Line by line, restate the material exactly.
Content starts
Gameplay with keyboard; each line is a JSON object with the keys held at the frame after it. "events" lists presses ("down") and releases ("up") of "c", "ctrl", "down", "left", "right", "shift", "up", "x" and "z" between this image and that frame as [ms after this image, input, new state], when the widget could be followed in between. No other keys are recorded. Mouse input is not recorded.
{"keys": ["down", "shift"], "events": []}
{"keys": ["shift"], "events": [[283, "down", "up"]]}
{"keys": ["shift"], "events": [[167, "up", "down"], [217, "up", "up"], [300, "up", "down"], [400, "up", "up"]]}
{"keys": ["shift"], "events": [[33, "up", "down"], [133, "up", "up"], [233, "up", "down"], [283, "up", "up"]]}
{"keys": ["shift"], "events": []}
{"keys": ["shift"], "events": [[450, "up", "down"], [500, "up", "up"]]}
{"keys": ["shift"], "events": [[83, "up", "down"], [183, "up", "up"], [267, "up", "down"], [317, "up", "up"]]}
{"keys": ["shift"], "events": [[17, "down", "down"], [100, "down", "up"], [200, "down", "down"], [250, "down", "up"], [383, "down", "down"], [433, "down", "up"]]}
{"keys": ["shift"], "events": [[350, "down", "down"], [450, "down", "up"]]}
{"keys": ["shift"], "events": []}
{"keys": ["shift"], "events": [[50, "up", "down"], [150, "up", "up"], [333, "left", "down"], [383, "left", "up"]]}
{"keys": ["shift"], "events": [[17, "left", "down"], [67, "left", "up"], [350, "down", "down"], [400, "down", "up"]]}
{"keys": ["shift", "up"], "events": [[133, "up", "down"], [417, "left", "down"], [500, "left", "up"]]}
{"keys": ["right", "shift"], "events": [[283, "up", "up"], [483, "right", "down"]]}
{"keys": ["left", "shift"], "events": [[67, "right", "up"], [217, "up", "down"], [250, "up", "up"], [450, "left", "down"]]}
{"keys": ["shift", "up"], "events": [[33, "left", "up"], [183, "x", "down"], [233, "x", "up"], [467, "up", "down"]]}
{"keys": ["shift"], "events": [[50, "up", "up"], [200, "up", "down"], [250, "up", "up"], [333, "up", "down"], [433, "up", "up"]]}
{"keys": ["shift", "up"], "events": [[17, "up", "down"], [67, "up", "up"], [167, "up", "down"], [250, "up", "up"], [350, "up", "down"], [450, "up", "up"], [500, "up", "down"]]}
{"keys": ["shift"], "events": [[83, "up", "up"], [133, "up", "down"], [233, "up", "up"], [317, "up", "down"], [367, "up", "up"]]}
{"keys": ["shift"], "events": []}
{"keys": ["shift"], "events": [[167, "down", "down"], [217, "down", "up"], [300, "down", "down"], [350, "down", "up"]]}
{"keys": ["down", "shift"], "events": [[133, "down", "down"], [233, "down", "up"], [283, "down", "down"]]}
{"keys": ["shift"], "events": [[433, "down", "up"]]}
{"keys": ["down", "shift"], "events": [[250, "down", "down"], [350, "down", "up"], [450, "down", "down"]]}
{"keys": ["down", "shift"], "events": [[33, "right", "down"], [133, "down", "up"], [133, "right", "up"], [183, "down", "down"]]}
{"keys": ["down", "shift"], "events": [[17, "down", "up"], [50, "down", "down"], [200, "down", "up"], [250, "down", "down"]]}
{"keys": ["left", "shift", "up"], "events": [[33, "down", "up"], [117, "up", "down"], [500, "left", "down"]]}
Content ends
• OUTPUT FOR THIS EXERCISE:
Gameplay with keyboard; each line is a JSON object with the keys held at the frame after it. "events" lists presses ("down") and releases ("up") of "c", "ctrl", "down", "left", "right", "shift", "up", "x" and "z" between this image and that frame as [ms after this image, input, new state], when the widget could be followed in between. No other keys are recorded. Mouse input is not recorded.
{"keys": ["down", "shift"], "events": []}
{"keys": ["shift"], "events": [[283, "down", "up"]]}
{"keys": ["shift"], "events": [[167, "up", "down"], [217, "up", "up"], [300, "up", "down"], [400, "up", "up"]]}
{"keys": ["shift"], "events": [[33, "up", "down"], [133, "up", "up"], [233, "up", "down"], [283, "up", "up"]]}
{"keys": ["shift"], "events": []}
{"keys": ["shift"], "events": [[450, "up", "down"], [500, "up", "up"]]}
{"keys": ["shift"], "events": [[83, "up", "down"], [183, "up", "up"], [267, "up", "down"], [317, "up", "up"]]}
{"keys": ["shift"], "events": [[17, "down", "down"], [100, "down", "up"], [200, "down", "down"], [250, "down", "up"], [383, "down", "down"], [433, "down", "up"]]}
{"keys": ["shift"], "events": [[350, "down", "down"], [450, "down", "up"]]}
{"keys": ["shift"], "events": []}
{"keys": ["shift"], "events": [[50, "up", "down"], [150, "up", "up"], [333, "left", "down"], [383, "left", "up"]]}
{"keys": ["shift"], "events": [[17, "left", "down"], [67, "left", "up"], [350, "down", "down"], [400, "down", "up"]]}
{"keys": ["shift", "up"], "events": [[133, "up", "down"], [417, "left", "down"], [500, "left", "up"]]}
{"keys": ["right", "shift"], "events": [[283, "up", "up"], [483, "right", "down"]]}
{"keys": ["left", "shift"], "events": [[67, "right", "up"], [217, "up", "down"], [250, "up", "up"], [450, "left", "down"]]}
{"keys": ["shift", "up"], "events": [[33, "left", "up"], [183, "x", "down"], [233, "x", "up"], [467, "up", "down"]]}
{"keys": ["shift"], "events": [[50, "up", "up"], [200, "up", "down"], [250, "up", "up"], [333, "up", "down"], [433, "up", "up"]]}
{"keys": ["shift", "up"], "events": [[17, "up", "down"], [67, "up", "up"], [167, "up", "down"], [250, "up", "up"], [350, "up", "down"], [450, "up", "up"], [500, "up", "down"]]}
{"keys": ["shift"], "events": [[83, "up", "up"], [133, "up", "down"], [233, "up", "up"], [317, "up", "down"], [367, "up", "up"]]}
{"keys": ["shift"], "events": []}
{"keys": ["shift"], "events": [[167, "down", "down"], [217, "down", "up"], [300, "down", "down"], [350, "down", "up"]]}
{"keys": ["down", "shift"], "events": [[133, "down", "down"], [233, "down", "up"], [283, "down", "down"]]}
{"keys": ["shift"], "events": [[433, "down", "up"]]}
{"keys": ["down", "shift"], "events": [[250, "down", "down"], [350, "down", "up"], [450, "down", "down"]]}
{"keys": ["down", "shift"], "events": [[33, "right", "down"], [133, "down", "up"], [133, "right", "up"], [183, "down", "down"]]}
{"keys": ["down", "shift"], "events": [[17, "down", "up"], [50, "down", "down"], [200, "down", "up"], [250, "down", "down"]]}
{"keys": ["left", "shift", "up"], "events": [[33, "down", "up"], [117, "up", "down"], [500, "left", "down"]]}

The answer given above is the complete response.